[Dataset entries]
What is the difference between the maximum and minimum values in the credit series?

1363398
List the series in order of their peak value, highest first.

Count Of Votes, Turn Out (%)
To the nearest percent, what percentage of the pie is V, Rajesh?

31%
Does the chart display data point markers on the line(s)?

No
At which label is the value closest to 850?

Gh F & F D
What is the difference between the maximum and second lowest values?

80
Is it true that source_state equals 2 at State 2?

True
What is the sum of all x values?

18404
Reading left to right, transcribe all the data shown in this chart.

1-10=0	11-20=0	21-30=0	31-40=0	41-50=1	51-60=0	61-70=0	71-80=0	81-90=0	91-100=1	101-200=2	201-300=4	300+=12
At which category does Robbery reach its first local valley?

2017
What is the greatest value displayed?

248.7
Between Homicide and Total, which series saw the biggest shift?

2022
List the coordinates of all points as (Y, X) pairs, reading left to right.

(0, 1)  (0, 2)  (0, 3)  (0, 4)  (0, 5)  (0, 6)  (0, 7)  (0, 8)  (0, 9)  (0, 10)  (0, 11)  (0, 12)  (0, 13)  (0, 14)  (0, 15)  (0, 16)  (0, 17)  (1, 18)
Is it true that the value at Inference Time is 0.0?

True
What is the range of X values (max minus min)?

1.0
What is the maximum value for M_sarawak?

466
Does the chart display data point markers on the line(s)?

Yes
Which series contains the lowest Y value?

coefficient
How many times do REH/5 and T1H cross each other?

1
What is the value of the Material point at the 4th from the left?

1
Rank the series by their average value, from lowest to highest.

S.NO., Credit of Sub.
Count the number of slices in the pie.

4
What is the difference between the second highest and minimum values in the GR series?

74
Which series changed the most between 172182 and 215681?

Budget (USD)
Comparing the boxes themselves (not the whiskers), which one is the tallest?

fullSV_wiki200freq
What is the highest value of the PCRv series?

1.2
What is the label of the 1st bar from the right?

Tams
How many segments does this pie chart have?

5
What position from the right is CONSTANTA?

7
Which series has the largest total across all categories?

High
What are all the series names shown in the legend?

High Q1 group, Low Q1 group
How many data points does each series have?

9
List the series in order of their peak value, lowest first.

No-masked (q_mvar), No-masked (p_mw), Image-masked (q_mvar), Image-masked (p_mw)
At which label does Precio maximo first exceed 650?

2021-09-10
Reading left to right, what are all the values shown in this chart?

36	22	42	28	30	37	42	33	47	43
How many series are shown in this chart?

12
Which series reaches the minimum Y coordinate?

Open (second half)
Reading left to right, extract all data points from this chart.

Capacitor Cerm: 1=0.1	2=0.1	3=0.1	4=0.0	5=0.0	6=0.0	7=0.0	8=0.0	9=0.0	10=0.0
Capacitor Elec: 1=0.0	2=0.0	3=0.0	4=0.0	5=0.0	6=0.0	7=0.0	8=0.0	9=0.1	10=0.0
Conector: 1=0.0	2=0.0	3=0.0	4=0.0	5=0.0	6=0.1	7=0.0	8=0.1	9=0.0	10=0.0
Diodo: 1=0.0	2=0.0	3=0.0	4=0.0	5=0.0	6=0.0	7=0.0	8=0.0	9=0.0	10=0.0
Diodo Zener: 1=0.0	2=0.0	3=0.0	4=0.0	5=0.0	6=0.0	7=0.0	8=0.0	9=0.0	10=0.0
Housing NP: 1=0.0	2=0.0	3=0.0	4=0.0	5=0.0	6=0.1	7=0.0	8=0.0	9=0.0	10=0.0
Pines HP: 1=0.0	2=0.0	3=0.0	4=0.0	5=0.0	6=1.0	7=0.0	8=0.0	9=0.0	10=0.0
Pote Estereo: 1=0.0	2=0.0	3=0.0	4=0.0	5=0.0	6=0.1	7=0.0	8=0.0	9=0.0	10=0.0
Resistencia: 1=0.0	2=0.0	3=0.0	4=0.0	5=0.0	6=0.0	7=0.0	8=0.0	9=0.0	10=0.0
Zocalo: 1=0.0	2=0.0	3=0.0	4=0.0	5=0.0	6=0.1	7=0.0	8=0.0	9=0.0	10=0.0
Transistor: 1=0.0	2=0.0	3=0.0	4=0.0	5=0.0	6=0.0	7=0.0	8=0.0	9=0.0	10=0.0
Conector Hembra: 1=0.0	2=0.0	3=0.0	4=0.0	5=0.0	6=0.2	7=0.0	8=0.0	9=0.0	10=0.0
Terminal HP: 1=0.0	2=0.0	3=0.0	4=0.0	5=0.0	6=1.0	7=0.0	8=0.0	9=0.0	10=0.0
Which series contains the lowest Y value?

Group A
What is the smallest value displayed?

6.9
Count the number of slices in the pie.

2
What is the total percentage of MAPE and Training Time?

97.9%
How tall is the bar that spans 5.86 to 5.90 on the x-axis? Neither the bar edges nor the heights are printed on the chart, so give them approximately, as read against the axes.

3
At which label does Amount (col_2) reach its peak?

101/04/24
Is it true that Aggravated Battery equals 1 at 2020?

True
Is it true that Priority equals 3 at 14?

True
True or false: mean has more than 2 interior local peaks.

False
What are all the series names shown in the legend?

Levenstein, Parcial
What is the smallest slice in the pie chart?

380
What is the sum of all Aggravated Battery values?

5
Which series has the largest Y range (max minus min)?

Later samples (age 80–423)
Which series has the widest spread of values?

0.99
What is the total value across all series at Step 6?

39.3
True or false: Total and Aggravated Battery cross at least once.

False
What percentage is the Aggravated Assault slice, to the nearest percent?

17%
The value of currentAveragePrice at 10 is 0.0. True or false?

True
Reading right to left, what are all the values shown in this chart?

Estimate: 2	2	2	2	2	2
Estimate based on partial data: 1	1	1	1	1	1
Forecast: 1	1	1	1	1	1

• _REQUIREMENT_: Copy the lines of the items above word for word, starting at the line that contains "Open (second half)" and ending at the line that contains "Reading left to right, extract", with both included.

• _YOUR SOLUTION_:
Open (second half)
Reading left to right, extract all data points from this chart.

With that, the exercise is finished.